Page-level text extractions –
• • •

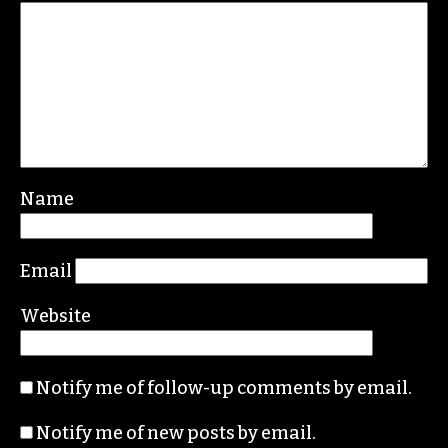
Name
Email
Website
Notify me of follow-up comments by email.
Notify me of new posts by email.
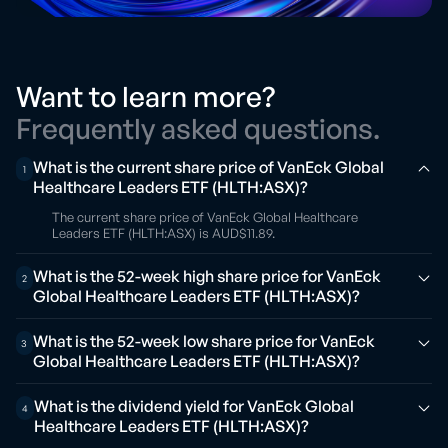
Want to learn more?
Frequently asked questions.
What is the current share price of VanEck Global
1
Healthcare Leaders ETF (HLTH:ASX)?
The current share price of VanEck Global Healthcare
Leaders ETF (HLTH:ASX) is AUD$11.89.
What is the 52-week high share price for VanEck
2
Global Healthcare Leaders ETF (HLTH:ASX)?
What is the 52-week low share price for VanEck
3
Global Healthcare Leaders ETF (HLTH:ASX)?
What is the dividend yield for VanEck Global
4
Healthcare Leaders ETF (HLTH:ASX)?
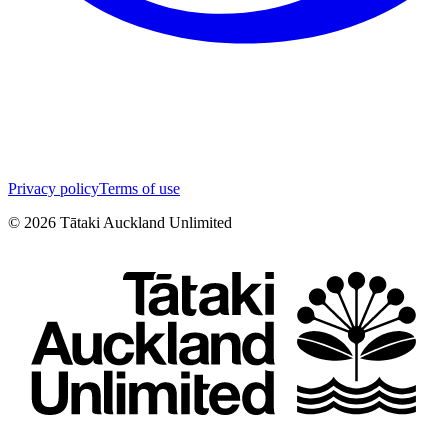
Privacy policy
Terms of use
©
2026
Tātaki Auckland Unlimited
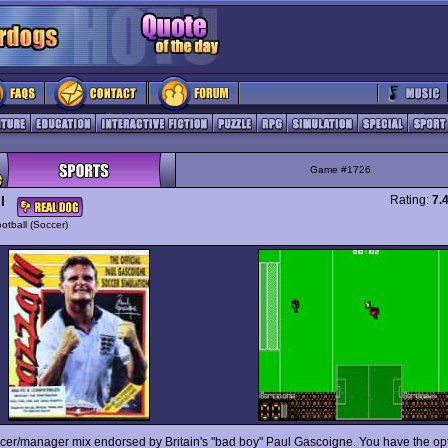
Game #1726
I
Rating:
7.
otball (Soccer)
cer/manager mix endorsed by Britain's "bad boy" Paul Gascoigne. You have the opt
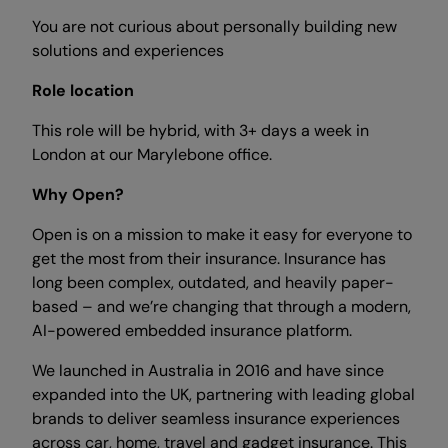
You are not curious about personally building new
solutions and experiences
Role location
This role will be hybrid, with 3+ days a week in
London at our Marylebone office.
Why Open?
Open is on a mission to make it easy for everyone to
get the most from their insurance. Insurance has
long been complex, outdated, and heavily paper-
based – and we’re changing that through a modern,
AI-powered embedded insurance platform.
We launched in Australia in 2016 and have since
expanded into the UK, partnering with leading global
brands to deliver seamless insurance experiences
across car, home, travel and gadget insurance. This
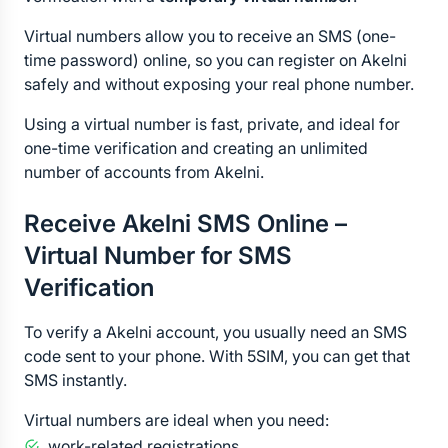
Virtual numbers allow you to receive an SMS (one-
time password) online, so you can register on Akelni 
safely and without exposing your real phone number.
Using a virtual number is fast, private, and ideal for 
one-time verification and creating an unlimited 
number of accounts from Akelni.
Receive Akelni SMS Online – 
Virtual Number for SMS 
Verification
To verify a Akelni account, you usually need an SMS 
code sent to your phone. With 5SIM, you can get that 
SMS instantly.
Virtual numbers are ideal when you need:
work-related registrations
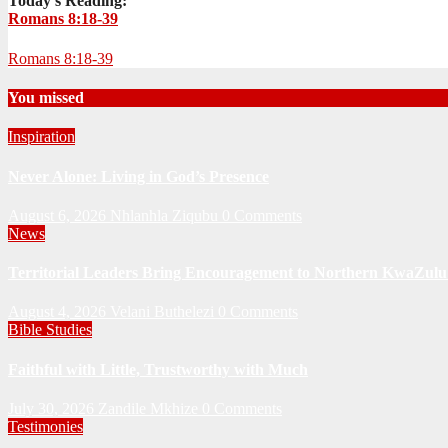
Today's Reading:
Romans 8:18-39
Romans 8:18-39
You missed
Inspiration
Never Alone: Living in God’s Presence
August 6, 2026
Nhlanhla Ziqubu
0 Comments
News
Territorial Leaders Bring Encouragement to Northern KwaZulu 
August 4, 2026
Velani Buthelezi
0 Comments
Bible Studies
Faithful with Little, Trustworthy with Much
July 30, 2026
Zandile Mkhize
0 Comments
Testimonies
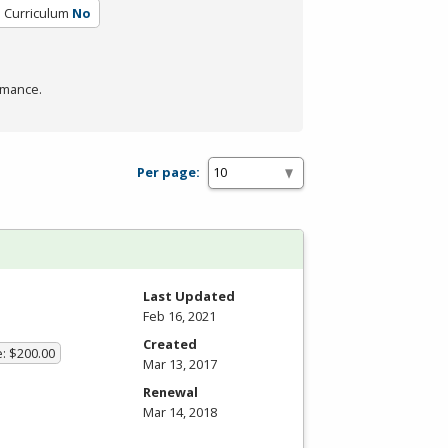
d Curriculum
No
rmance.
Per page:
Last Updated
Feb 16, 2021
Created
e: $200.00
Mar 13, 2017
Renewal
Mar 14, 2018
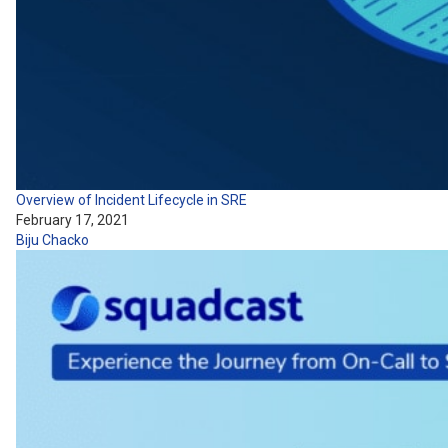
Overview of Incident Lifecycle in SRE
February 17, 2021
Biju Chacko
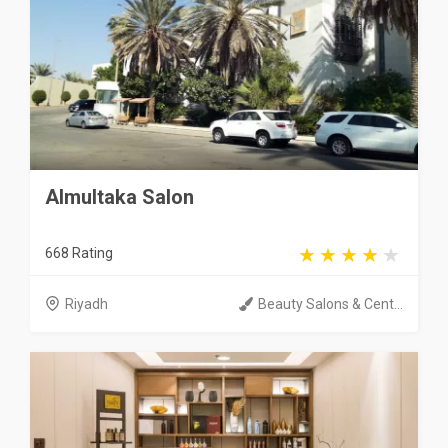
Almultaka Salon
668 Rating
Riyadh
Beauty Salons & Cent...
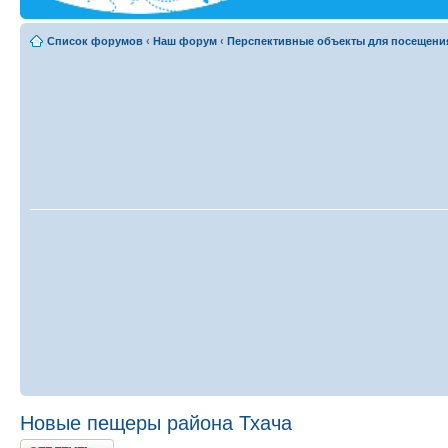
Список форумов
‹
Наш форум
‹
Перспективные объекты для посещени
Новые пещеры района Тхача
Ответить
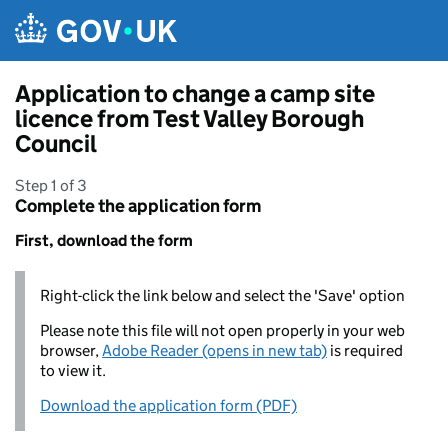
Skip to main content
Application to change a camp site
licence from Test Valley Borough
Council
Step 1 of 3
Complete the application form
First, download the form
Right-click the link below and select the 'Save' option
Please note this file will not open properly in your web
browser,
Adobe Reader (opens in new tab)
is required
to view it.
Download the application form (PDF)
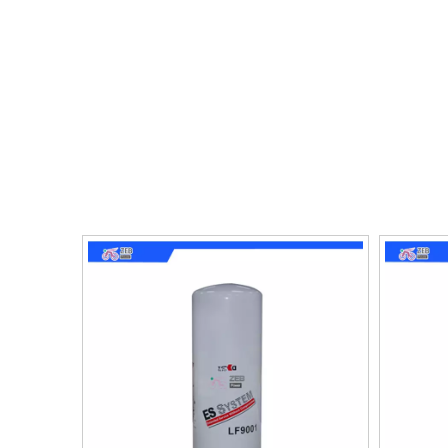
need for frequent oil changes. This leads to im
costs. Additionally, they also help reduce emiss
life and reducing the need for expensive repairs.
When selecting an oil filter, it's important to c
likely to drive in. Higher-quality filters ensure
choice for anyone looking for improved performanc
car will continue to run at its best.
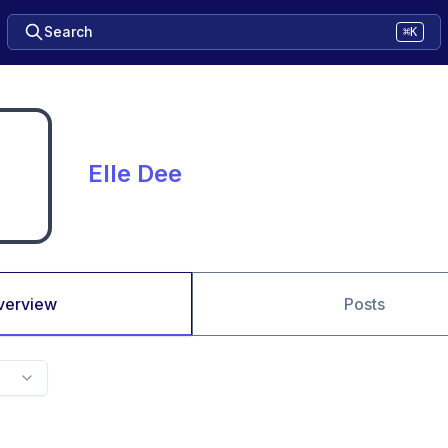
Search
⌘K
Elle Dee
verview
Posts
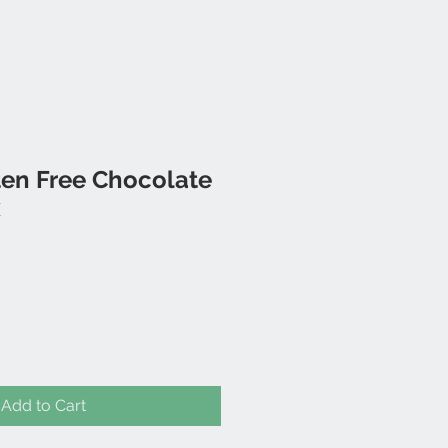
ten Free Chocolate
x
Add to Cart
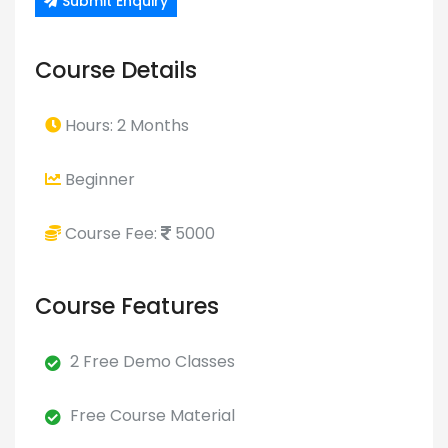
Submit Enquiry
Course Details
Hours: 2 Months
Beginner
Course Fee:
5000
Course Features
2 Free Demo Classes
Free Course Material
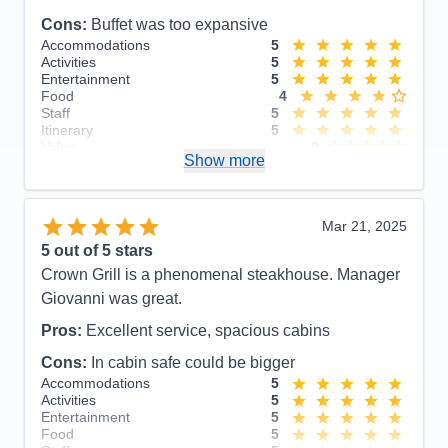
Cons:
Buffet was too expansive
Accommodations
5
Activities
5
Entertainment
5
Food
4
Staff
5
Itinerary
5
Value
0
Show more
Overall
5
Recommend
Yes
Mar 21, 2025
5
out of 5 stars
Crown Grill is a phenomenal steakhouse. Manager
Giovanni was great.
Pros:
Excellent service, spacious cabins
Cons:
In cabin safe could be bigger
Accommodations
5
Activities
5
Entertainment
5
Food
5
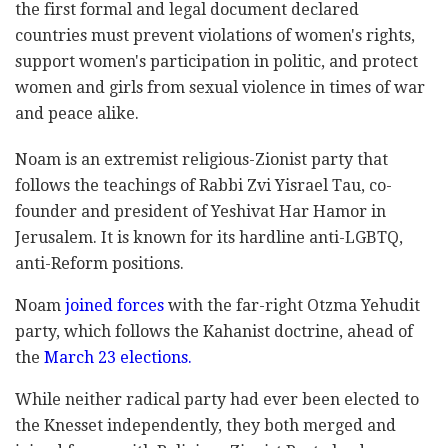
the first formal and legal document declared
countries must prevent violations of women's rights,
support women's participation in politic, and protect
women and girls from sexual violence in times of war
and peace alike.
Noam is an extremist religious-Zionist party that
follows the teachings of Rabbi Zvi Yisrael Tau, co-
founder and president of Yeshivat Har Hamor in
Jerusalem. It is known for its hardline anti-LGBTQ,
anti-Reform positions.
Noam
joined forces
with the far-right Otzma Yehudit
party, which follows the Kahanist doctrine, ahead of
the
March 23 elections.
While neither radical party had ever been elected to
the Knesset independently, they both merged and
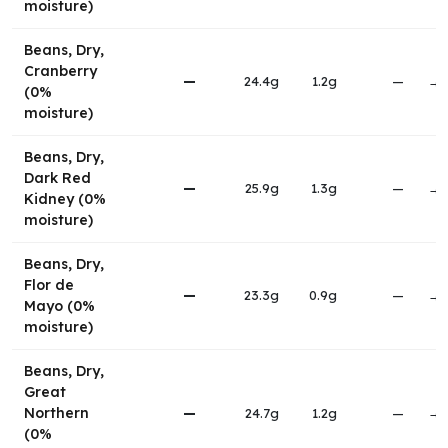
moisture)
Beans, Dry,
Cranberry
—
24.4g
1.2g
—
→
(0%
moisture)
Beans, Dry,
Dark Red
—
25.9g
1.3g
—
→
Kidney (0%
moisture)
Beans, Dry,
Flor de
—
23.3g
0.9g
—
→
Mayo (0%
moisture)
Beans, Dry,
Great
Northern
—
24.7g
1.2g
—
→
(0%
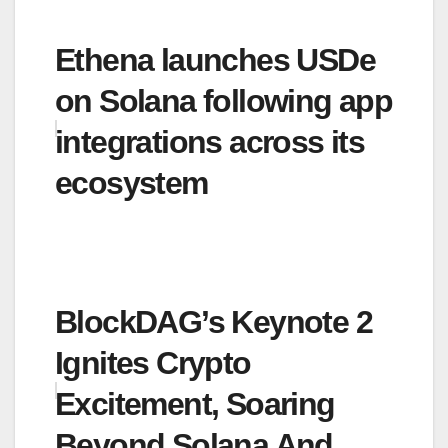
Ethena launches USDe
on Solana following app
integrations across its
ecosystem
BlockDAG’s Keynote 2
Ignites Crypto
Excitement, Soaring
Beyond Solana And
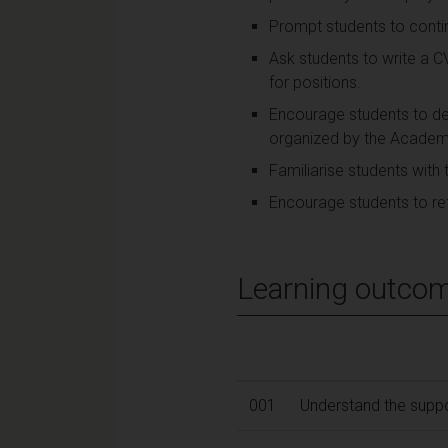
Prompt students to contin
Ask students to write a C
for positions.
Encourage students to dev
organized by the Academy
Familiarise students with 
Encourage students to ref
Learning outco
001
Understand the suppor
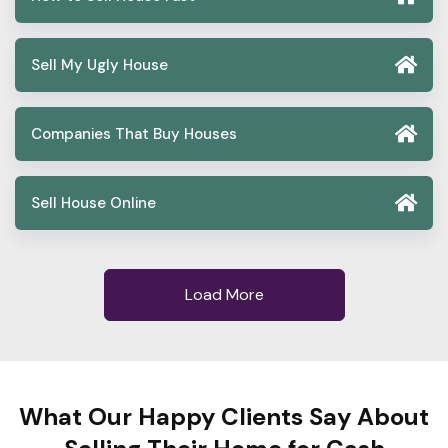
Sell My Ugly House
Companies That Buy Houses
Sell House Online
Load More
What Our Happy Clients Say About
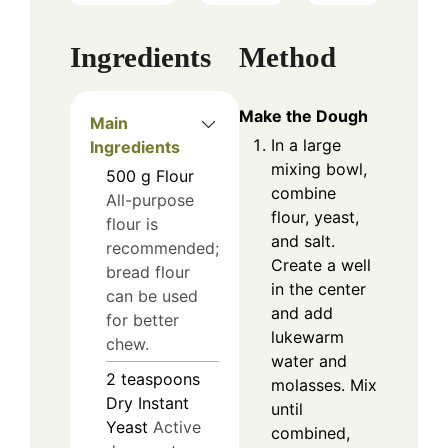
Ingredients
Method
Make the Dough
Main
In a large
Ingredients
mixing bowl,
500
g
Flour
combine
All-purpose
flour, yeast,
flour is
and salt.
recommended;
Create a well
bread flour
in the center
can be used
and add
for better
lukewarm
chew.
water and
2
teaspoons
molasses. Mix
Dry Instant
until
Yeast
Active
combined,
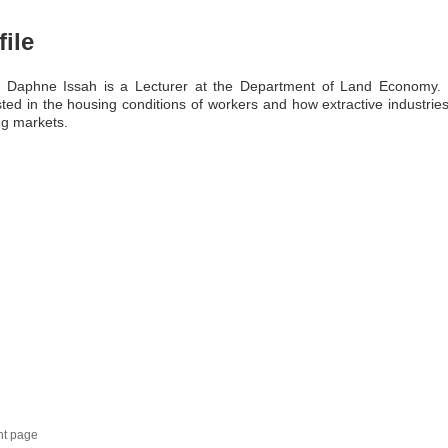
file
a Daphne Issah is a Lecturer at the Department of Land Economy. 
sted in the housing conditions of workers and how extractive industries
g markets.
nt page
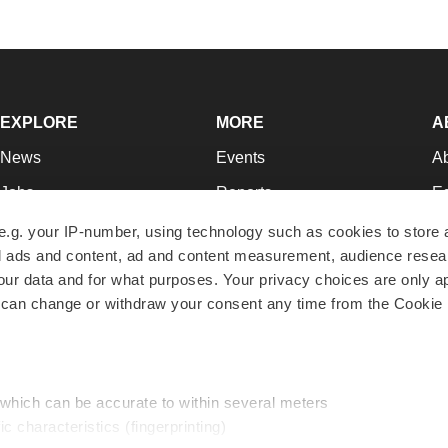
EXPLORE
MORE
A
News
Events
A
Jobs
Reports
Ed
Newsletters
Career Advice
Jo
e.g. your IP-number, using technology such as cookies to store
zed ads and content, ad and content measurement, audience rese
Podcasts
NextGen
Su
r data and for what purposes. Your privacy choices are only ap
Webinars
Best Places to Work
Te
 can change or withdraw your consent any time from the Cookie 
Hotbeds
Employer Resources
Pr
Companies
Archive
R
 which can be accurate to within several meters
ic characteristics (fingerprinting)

• • •

What to produce –
Copy out each line of the data where the string "phone" appears.

Task response –
safely and without exposing your real phone number.
code sent to your phone. With 5SIM, you can get that 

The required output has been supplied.